Prioritize projects that achieve financial and carbon goals simultaneously. As Chesebro’s discovery of nitrous oxide loss and the groundskeeping team’s work at Providence St. Vincent demonstrate, employees play a critical role in identifying potential carbon savings, as well as blind spots in the health care industry’s current accounting for carbon use. Studies of the health sector’s carbon footprint point to a slew of opportunities under employees’ direct control, including reducing avoidable imaging from computed tomography (CT) and magnetic resonance imaging (MRI) scans and preventing medical errors that result in the duplication of services. Health systems can partner with staff to identify and implement projects that advance financial and environmental goals at the same time, says Vivian Lee, MD, PhD, MBA, author of The Long Fix: Solving America’s Health Care Crisis with Strategies That Work for Everyone and a Commonwealth Fund board member. To do so, health system leaders need better tools to quickly and easily assess the return on investments. “Sustainability has to become sustainable, which it’s not right now,” Lee says.

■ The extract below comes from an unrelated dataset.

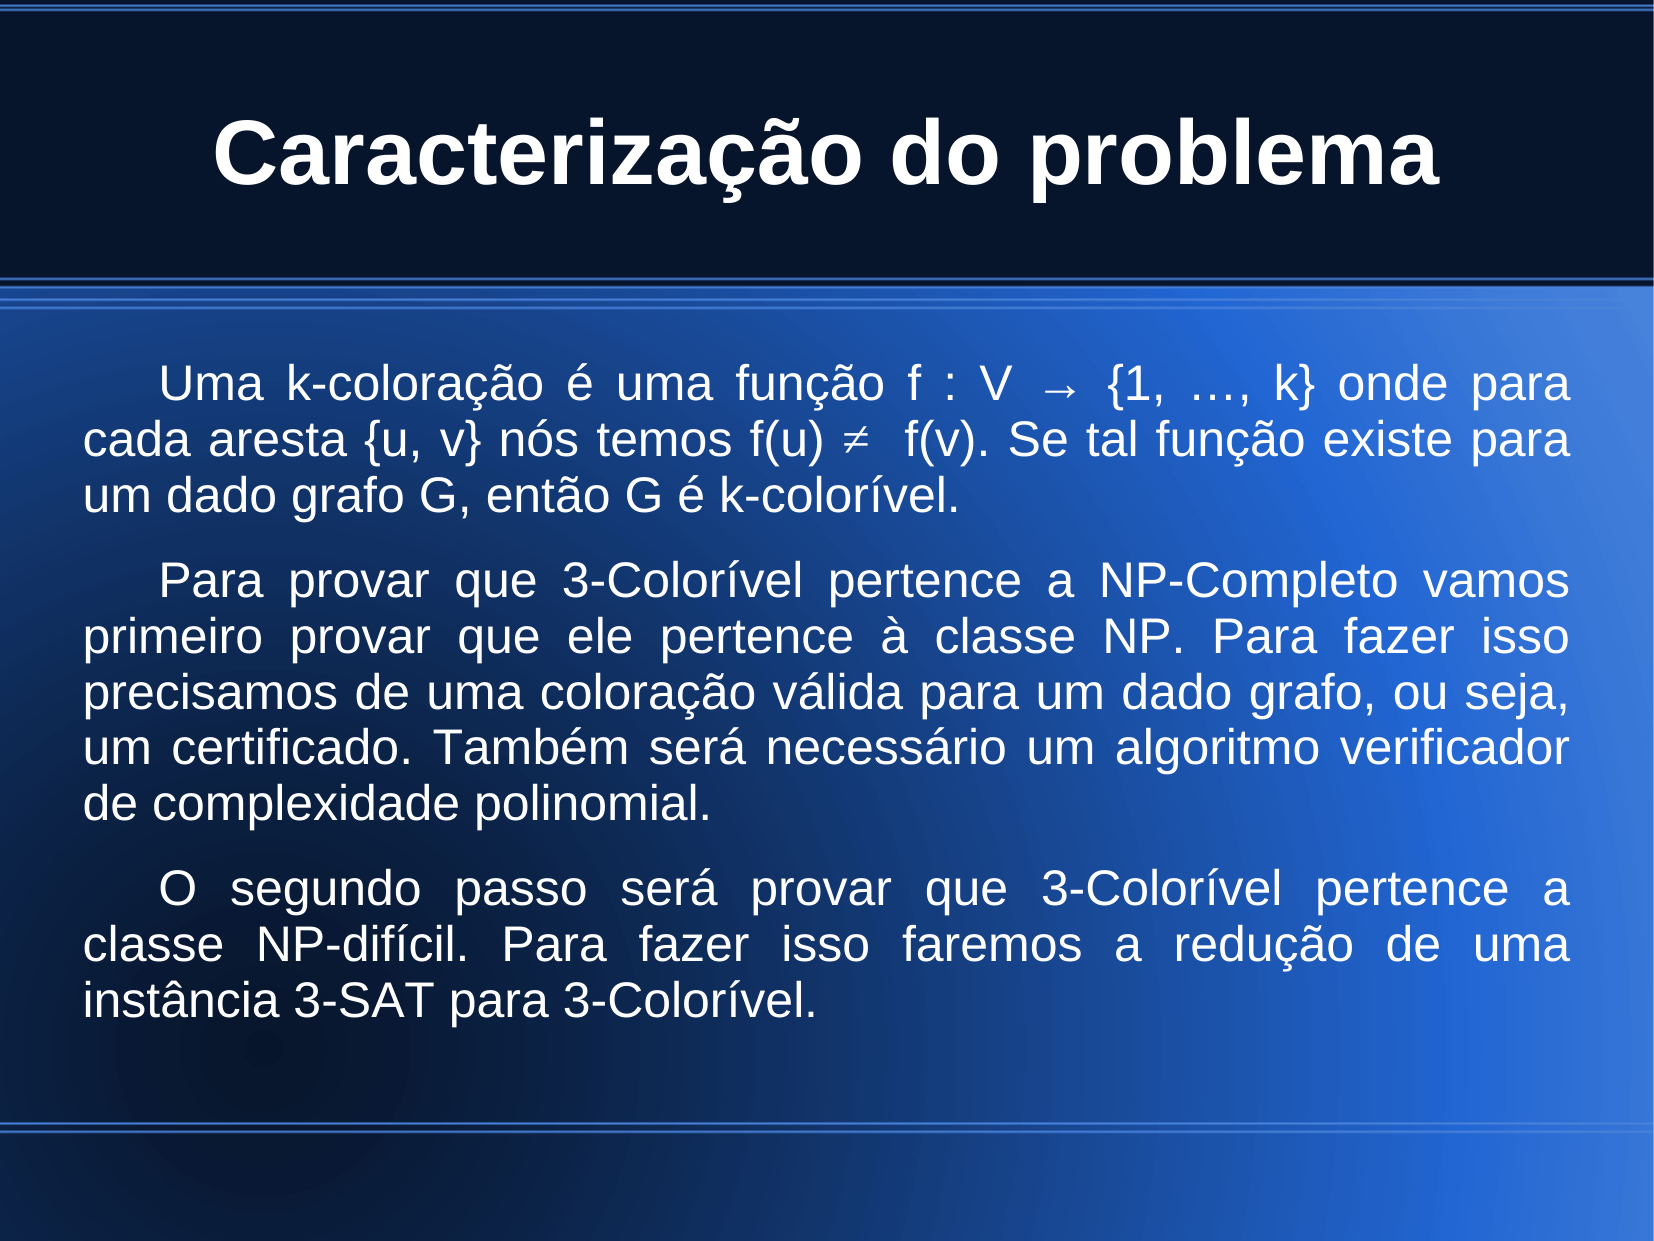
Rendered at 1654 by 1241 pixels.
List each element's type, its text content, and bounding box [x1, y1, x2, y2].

Providence’s WE ACT scorecard is a crucial step in that direction because it enables health system staff to forecast savings based on local commodity costs, state and federal incentive programs, and resource use. Requiring greenhouse gas emissions reporting from other health systems would facilitate comparisons across states, but previous efforts to compel reporting (such as by the Joint Commission) have met with pushback from the industry. If the Centers for Medicare and Medicaid Services made emissions reporting a condition of participation in the Medicare program, the field would see more progress, says Antonia Herzog, PhD, director of climate policy and advocacy at Practice Greenhealth. “That’s the holy grail.”